Isn’t it weird that a music writer in his 30s is spending so much time trying to figure out what his music ‘means’?
“I don’t think it’s weird, just uncommon,” he said. “And I wish it didn’t take most people until their 30s to begin paying cultural artifacts the attention they (in a way) demand, for better or for worse. I don’t think people my age and older are ready to examine content as artistically valid on the basis of awareness or intent. It’s what tends to separate people like Ke$ha from people like Marina Abramovic.”
That’s one thing that separates them, indeed.
So is the everything-all-at-once summation of what he’s doing accurate, then, I asked? “Upon first glance it seemed accurate. I also think a huge part of what people like me do is based on ego, and weaving some caricature of a particular kind of artist and using it as a facade to sell a brand.”
It seems to be working. Glass Popcorn’s brand, as the story goes, was pushed forward by Ryder Ripps when he found him talking shit in a dump.fm chat room. Rips, who I’m pretending to have heard of before ten minutes ago, befriended him, and flew the “Art world Justin Bieber” out to New York City to perform at MOMA PS1 last year, pushing him further into the internet’s consciousness.
The art world crossover makes sense, of course, because internet rap is by necessity a sort of put-on, a commentary on rap using the language of rap to explore the boundaries of this that and the other thing. Anyway: art talk.
“I’m heavily inspired by Judith Butler’s writing about the danger of exclusion from our frames of reference,” he said, which is probably the first post-structural shout out I’ve heard in the rap game in a minute. “It’s written in such general terms and I love the idea of applying it to the way we consume art and culture, equality and inclusion is what art especially needs given the prominence of the net.”

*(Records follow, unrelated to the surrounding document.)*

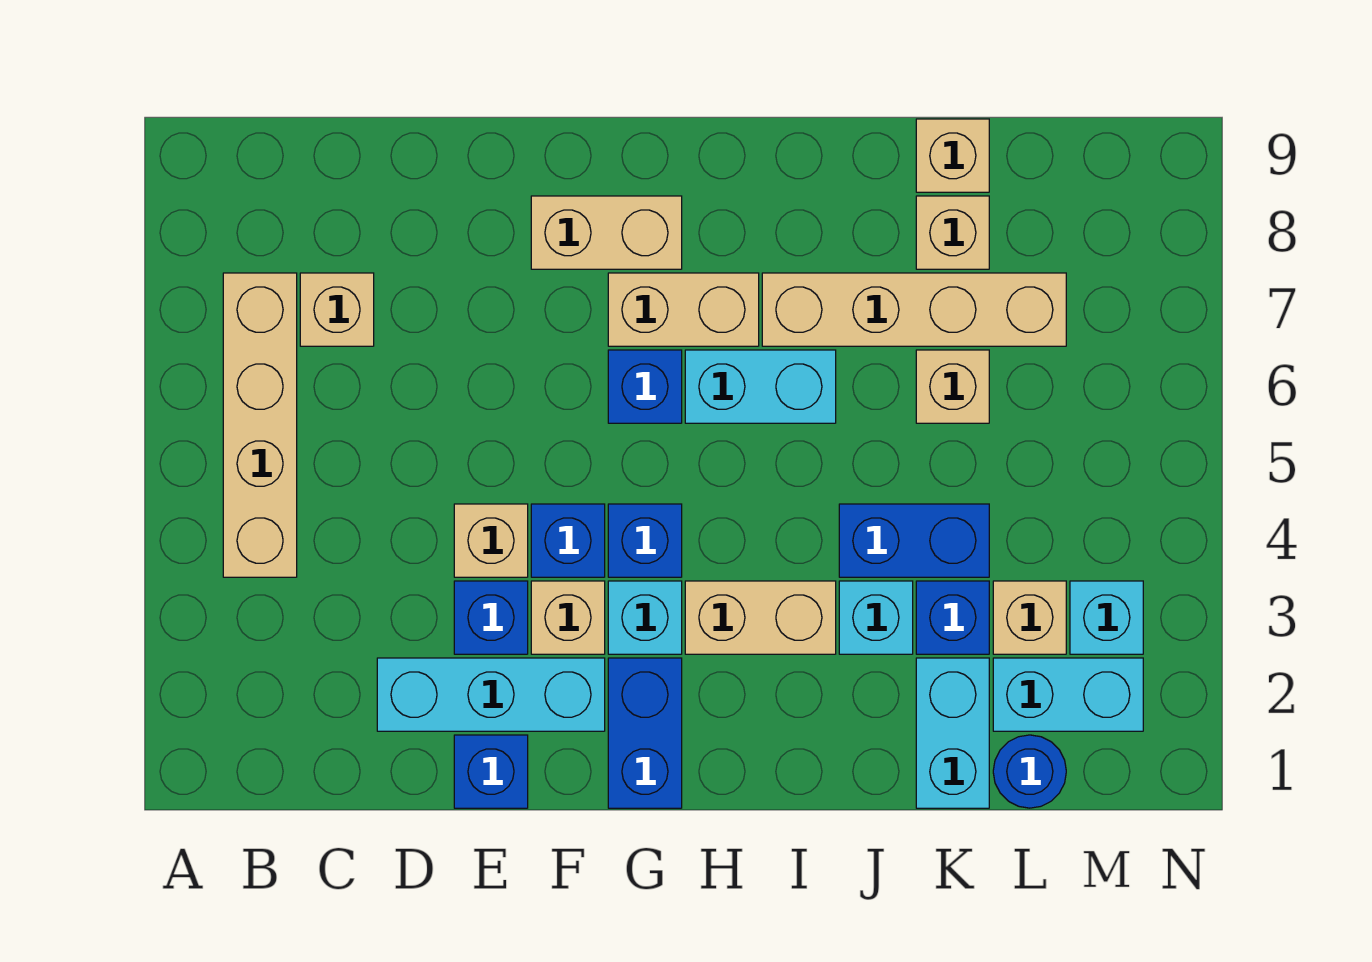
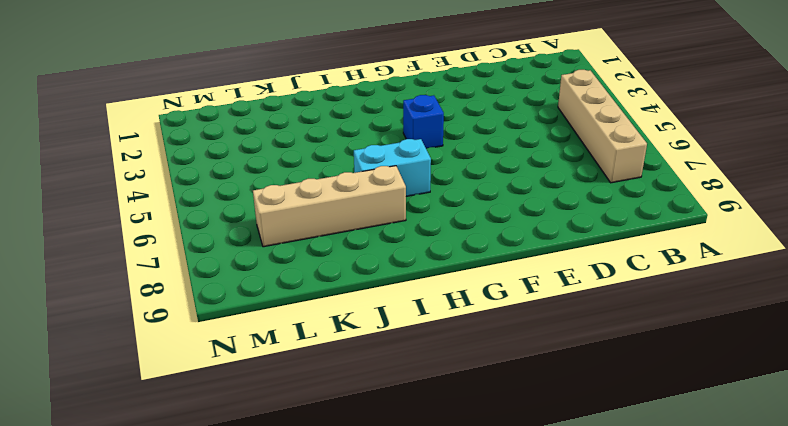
none -> tan 1x1 brick [300,273,374,346]
none -> cyan 1x3 brick [377,658,605,731]
none -> blue 1x1 brick [454,735,528,808]

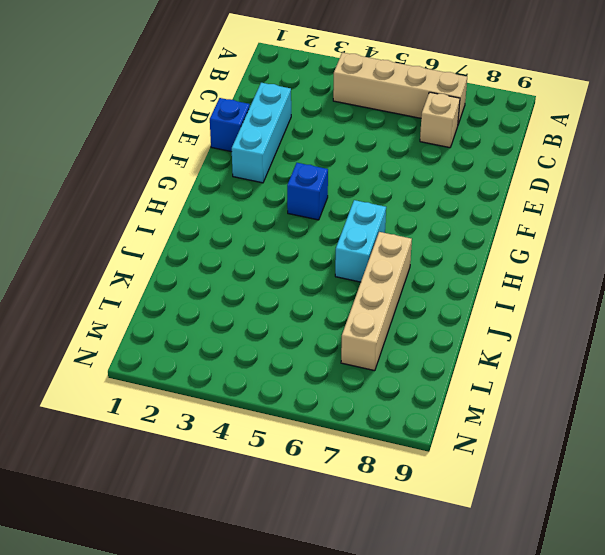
none -> blue 1x1 brick [454,581,528,654]
none -> tan 1x1 brick [454,504,528,577]
none -> tan 1x1 brick [531,581,605,654]

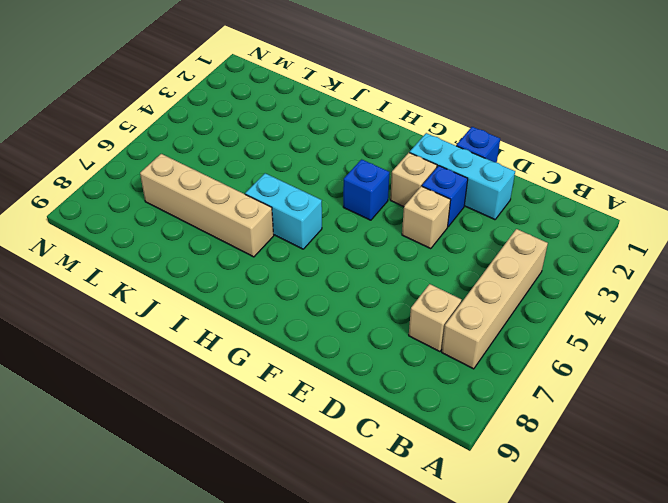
none -> blue 1x1 brick [531,504,605,577]
none -> tan 1x2 brick [531,196,682,269]
none -> blue 1x2 brick [608,658,682,808]

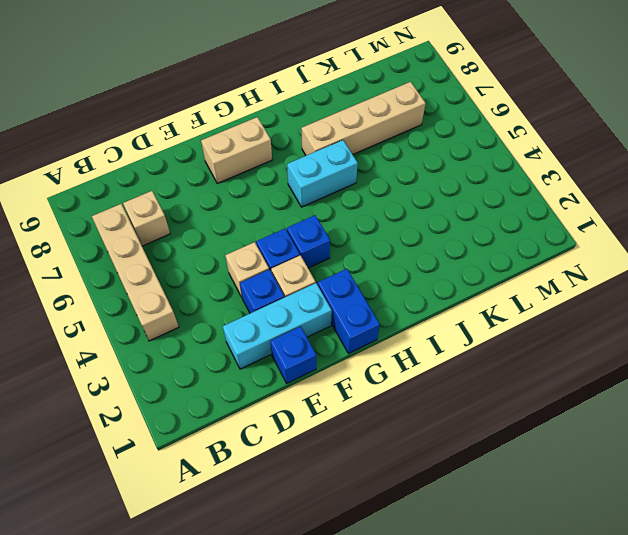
none -> cyan 1x1 brick [608,581,682,654]
none -> blue 1x1 brick [608,350,682,423]
none -> tan 1x2 brick [608,273,759,346]

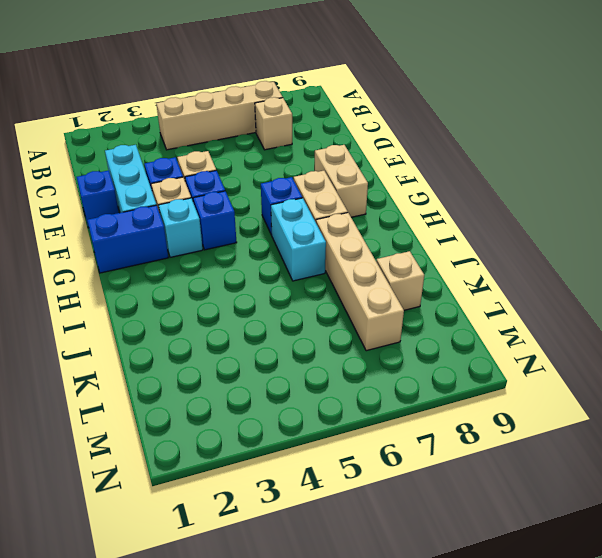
none -> tan 1x2 brick [685,581,836,654]
none -> cyan 1x1 brick [839,581,913,654]
none -> blue 1x2 brick [839,504,989,577]

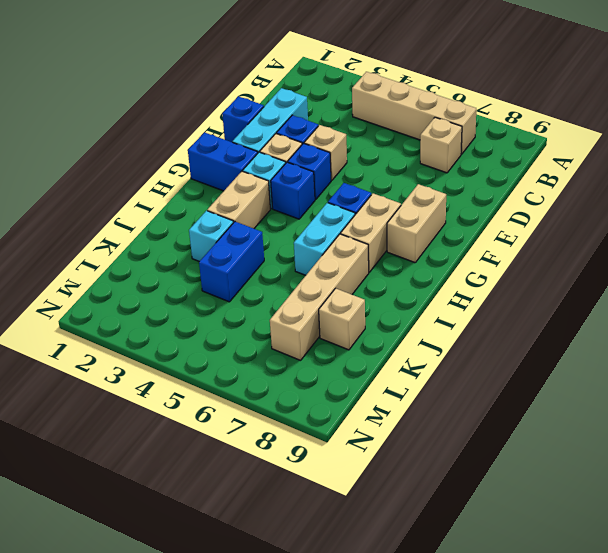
none -> cyan 1x2 brick [916,658,989,808]
none -> blue 1x1 brick [916,581,989,654]
none -> tan 1x1 brick [916,350,989,423]

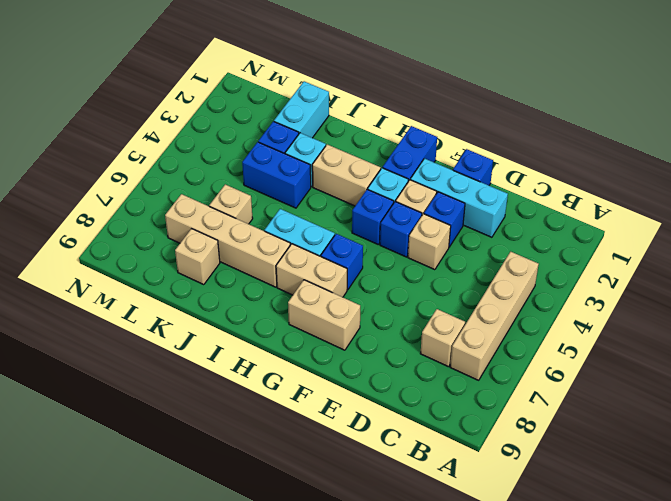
none -> tan 1x1 brick [916,119,989,192]
none -> blue 1x1 round brick [993,735,1066,808]
none -> cyan 1x2 brick [993,658,1143,731]

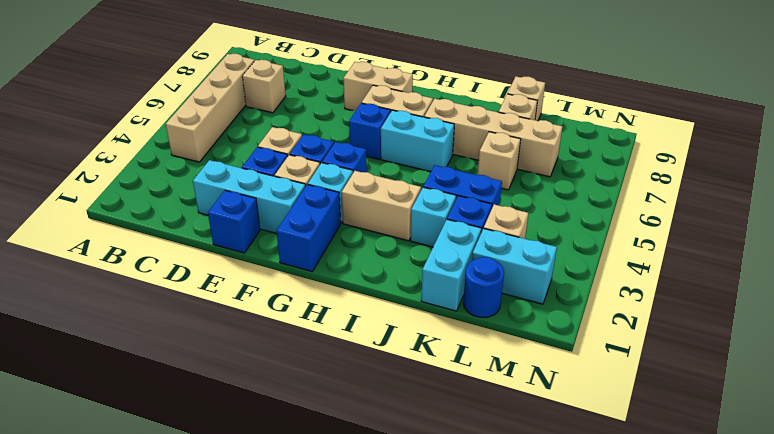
none -> cyan 1x1 brick [1070,581,1143,654]

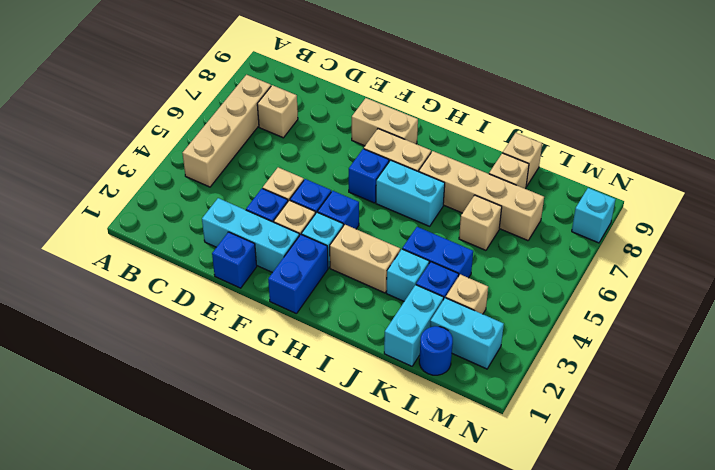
cyan 1x1 brick [572,188,616,243] -> cyan 1x1 brick moved to [1070,581,1143,654]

Or, as he told Art Info at the time of his MOMA show: “We like to keep in mind the importance of keeping my music relevant and silly.” He said he’s inspired by “the sillier aspects of the cultural and counter-cultural ideas that members of my generation form and subscribe to, as well as my generation’s incredible involvement with the Internet and social media…I’m inspired by my ability to observe things about my generation that my peers don’t.”
That’s the job of an artist, right? To observe things that your peers don’t. Also of a music writer, I suppose. Or to observe things that your peers have already dismissed, but to offer an explanation why they were wrong in doing so. I’m not saying that this is great, or that anyone will care about this song, or this meme, for more than the next couple months, but I’m saying that it exists, all of it, all at once. Stare into it. Everything you need to know about your irrelevance is in there.